--- Arbeitsauftrag 1 ---
Gib aus dem Text über Bakterien in der Plazenta alles von "Von Christine Westerhaus" bis hinunter zu "(dpa/Fredrik von Erichsen)" wortgetreu wieder.
--- Arbeitsauftrag 2 ---
Übersetze den folgenden Satz aus dem Text über Bakterien in der Plazenta ins Englische: "Die Forscher haben die Bakteriengemeinschaften in den Plazenten von insgesamt 320 Frauen untersucht."
--- Arbeitsauftrag 3 ---
Beantworte anhand des Textes über Bakterien in der Plazenta die folgenden Fragen:
(a) Woran erinnert die Zusammensetzung der beobachteten Bakteriengemeinschaften?
(b) An welcher Einrichtung arbeiten Kjersti Aagaard und ihre Kollegen?
(c) Bei wie vielen Frauen wurden die Plazenten untersucht?

Entwicklungsbiologie. - Föten leben im Mutterleib offenbar doch nicht völlig keimfrei. Vielmehr haben US-amerikanische Forscher in den Plazentas werdender Mütter Bakteriengemeinschaften beobachtet, deren Zusammensetzung an die Mundflora erinnert. Offenbar können die Mikroben den Verlauf der Schwangerschaft beeinflussen.

Von Christine Westerhaus |
    Eine schwangere Frau hält ihren Bauch.
    Bakterien in der Plazenta beeinflussen offenbar den Verlauf der Schwangerschaft. (dpa/Fredrik von Erichsen)
    Während einer Schwangerschaft verändert sich vieles im Körper: Die Haut lagert Wasser ein, die Gelenke werden flexibler und der Bauch wächst Woche für Woche ein Stückchen. Gesteuert wird das alles von Hormonen, doch womöglich gibt es noch andere kleine Helfer, von denen die Forscher bisher nichts wussten: Kjersti Aagaard und ihre Kollegen vom Baylor College of Medicine in Houston haben im Inneren der Plazenta eine kleine Gemeinschaft von Bakterien entdeckt, die offenbar für das Ungeborene alles andere als gefährlich ist.
    "Wir haben uns angeschaut, welche Substanzen diese Bakterien produzieren und ein paar Spekulationen angestellt: Ganz allgemein sind diese Bakterien sehr freundlich und offenbar nur dazu da, den werdenden Müttern zu helfen und die Schwangerschaft zu unterstützen. Wahrscheinlich besiedeln diese Mikroben das Neugeborene auch schon vor der Geburt."
    Die Forscher haben die Bakteriengemeinschaften in den Plazenten von insgesamt 320 Frauen untersucht. Dabei haben sie Unterschiede beobachtet zwischen Schwangeren, die ihre Babys bis zum errechneten Geburtstermin ausgetragen hatten und Frauen, deren Kinder zu früh auf die Welt gekommen waren.

(Extrahierte Dateneinträge)
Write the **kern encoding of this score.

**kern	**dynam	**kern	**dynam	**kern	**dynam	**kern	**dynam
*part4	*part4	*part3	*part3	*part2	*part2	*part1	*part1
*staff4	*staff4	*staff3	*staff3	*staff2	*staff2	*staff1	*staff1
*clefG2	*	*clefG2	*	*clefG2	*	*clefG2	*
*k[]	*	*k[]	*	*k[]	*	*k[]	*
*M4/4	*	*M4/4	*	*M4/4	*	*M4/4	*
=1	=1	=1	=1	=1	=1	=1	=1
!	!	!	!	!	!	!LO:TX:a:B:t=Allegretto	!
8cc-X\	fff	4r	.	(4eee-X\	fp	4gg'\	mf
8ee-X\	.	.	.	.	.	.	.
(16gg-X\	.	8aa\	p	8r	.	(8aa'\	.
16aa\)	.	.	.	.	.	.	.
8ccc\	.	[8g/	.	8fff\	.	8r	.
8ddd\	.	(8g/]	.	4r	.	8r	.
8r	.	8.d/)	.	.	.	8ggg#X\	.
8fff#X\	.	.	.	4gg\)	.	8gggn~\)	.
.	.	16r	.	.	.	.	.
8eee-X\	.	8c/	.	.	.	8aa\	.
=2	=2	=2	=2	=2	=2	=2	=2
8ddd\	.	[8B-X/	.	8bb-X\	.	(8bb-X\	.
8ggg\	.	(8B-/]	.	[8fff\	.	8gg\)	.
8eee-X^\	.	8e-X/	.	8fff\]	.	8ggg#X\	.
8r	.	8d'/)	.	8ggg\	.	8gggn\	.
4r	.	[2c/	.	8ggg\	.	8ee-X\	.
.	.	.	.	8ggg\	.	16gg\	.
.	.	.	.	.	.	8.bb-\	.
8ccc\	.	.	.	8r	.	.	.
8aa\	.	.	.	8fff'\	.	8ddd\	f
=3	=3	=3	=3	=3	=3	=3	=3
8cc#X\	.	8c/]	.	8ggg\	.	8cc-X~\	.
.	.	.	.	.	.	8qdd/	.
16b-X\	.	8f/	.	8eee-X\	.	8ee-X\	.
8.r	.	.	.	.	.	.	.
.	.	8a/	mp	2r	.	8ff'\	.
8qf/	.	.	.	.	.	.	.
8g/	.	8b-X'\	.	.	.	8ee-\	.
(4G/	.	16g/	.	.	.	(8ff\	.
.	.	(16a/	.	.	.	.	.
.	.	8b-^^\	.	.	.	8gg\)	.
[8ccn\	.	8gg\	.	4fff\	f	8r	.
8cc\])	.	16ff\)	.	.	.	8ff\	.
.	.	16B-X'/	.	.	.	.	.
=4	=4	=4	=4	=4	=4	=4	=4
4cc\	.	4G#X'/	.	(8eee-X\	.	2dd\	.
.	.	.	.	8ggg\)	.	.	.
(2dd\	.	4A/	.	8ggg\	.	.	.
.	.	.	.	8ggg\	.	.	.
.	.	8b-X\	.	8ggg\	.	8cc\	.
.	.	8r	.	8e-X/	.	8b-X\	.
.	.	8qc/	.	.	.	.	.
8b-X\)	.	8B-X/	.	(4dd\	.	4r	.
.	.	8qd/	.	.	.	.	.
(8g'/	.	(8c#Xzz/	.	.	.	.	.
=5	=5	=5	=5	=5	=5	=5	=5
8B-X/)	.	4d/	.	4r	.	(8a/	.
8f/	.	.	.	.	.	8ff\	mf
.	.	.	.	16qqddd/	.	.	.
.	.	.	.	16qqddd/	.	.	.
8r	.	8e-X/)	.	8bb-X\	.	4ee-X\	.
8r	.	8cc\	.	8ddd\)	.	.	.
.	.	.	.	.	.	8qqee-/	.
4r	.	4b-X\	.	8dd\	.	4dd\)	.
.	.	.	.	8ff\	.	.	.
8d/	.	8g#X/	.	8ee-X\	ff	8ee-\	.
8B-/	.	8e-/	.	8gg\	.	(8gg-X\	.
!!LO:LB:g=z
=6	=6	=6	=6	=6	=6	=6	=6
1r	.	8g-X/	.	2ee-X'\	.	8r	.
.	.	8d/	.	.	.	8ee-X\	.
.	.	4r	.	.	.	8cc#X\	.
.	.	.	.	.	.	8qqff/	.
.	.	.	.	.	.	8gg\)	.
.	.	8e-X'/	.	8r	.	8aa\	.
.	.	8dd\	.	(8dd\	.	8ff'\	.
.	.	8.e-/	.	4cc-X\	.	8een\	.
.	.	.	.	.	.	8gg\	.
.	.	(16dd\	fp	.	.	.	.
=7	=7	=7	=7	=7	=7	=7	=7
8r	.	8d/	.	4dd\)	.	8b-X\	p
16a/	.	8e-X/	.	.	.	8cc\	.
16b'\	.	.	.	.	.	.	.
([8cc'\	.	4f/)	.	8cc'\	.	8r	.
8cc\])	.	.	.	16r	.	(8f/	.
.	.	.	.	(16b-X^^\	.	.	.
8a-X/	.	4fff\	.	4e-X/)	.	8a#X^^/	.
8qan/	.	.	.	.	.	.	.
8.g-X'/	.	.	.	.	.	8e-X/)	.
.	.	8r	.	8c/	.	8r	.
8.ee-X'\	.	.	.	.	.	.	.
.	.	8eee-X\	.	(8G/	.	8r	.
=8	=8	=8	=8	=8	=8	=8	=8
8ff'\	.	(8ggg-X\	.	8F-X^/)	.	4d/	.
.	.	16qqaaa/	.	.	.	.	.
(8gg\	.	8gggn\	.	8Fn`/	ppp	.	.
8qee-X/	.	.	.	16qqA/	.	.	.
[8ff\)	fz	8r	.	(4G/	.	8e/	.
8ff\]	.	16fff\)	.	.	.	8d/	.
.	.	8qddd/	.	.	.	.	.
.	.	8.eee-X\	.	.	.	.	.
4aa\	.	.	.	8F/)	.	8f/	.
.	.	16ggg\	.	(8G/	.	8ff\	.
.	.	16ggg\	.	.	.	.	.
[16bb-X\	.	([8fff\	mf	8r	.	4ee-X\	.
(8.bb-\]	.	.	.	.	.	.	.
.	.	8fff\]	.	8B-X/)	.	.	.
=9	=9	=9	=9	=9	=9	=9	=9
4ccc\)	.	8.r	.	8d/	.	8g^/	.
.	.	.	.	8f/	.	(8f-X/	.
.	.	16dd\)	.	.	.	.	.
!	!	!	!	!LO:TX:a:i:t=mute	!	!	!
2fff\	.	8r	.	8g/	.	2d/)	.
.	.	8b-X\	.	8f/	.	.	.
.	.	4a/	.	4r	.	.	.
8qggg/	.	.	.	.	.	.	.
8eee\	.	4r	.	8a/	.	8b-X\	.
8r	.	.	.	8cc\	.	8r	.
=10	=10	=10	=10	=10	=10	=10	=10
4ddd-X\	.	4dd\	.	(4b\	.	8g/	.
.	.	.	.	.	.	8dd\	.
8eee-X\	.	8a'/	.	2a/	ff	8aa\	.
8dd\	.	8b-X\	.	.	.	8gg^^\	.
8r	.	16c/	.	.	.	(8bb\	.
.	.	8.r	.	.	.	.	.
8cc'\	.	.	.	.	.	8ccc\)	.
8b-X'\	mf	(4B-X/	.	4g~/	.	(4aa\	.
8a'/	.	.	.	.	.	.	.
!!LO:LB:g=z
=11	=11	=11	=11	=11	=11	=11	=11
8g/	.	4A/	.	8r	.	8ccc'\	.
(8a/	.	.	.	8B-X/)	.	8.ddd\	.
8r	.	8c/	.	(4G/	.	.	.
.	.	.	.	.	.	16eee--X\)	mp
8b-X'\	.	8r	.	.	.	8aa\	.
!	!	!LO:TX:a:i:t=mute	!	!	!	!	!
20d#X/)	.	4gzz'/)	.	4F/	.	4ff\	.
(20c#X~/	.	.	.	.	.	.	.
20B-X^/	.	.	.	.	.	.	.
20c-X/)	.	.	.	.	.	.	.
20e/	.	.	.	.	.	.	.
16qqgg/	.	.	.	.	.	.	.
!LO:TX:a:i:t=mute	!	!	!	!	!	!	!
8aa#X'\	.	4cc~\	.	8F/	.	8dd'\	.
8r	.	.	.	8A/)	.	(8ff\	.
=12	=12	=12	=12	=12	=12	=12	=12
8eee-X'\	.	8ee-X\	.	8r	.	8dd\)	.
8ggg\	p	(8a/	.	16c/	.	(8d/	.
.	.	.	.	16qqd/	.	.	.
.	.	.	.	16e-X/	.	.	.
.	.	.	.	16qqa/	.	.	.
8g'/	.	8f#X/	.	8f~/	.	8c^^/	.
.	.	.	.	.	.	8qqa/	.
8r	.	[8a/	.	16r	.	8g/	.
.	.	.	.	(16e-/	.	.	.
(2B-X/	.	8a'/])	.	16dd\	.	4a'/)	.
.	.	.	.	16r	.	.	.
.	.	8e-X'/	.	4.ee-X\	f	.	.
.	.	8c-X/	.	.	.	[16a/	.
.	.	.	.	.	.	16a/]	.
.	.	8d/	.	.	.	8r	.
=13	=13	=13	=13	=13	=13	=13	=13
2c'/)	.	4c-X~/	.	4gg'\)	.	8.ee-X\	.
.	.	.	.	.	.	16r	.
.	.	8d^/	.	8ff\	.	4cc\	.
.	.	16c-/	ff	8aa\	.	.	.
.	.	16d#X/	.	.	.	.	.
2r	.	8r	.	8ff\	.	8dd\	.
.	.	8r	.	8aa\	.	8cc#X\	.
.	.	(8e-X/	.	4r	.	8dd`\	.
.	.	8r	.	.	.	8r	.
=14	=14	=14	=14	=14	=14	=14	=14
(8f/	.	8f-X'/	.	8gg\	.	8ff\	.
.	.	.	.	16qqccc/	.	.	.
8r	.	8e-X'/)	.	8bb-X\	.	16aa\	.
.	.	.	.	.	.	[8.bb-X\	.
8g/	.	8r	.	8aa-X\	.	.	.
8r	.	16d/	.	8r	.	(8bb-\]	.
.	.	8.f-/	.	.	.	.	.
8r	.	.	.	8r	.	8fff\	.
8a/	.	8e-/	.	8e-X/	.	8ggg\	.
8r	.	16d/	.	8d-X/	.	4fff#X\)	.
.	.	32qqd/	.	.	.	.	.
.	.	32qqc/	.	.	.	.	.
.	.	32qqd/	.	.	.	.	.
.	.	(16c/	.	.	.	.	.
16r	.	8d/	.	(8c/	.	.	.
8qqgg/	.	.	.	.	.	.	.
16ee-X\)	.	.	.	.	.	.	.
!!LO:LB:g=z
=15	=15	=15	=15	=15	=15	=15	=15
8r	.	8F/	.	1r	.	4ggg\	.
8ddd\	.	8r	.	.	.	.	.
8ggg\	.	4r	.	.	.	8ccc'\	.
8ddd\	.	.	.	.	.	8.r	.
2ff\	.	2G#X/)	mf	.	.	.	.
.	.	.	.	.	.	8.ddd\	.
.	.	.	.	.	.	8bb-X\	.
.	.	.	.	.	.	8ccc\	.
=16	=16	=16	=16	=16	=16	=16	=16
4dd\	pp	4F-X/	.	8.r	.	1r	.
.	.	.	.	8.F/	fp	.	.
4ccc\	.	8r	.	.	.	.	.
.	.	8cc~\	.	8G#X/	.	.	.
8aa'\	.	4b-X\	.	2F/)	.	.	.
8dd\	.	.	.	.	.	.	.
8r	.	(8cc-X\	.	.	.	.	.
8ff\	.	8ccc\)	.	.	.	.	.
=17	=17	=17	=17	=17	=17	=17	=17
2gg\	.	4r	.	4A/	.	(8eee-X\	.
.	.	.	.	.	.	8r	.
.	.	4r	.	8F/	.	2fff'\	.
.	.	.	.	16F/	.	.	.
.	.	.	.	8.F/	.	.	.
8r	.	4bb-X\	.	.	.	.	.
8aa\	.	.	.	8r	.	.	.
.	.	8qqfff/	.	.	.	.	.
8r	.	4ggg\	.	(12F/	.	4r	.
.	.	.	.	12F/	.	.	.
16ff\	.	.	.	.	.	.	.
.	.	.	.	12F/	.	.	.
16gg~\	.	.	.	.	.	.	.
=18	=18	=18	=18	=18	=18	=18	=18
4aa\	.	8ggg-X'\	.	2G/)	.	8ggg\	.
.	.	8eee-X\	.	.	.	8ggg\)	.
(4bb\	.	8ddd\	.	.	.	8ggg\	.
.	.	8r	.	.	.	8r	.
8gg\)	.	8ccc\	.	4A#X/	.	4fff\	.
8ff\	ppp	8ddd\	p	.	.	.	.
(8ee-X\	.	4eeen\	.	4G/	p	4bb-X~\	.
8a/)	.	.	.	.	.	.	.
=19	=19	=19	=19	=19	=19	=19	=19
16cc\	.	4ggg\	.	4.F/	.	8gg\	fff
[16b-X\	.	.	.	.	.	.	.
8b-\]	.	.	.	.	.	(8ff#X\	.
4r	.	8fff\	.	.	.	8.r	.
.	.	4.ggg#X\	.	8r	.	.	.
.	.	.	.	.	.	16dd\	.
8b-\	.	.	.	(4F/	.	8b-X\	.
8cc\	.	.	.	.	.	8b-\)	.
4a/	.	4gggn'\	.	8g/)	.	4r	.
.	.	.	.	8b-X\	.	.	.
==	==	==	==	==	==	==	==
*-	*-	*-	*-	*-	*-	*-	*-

--- Lösung 1 ---
Von Christine Westerhaus |
    Eine schwangere Frau hält ihren Bauch.
    Bakterien in der Plazenta beeinflussen offenbar den Verlauf der Schwangerschaft. (dpa/Fredrik von Erichsen)

--- Lösung 2 ---
The researchers examined the bacterial communities in the placentas of a total of 320 women.

--- Lösung 3 ---
(a) An die Mundflora.
(b) Am Baylor College of Medicine in Houston.
(c) Bei insgesamt 320 Frauen.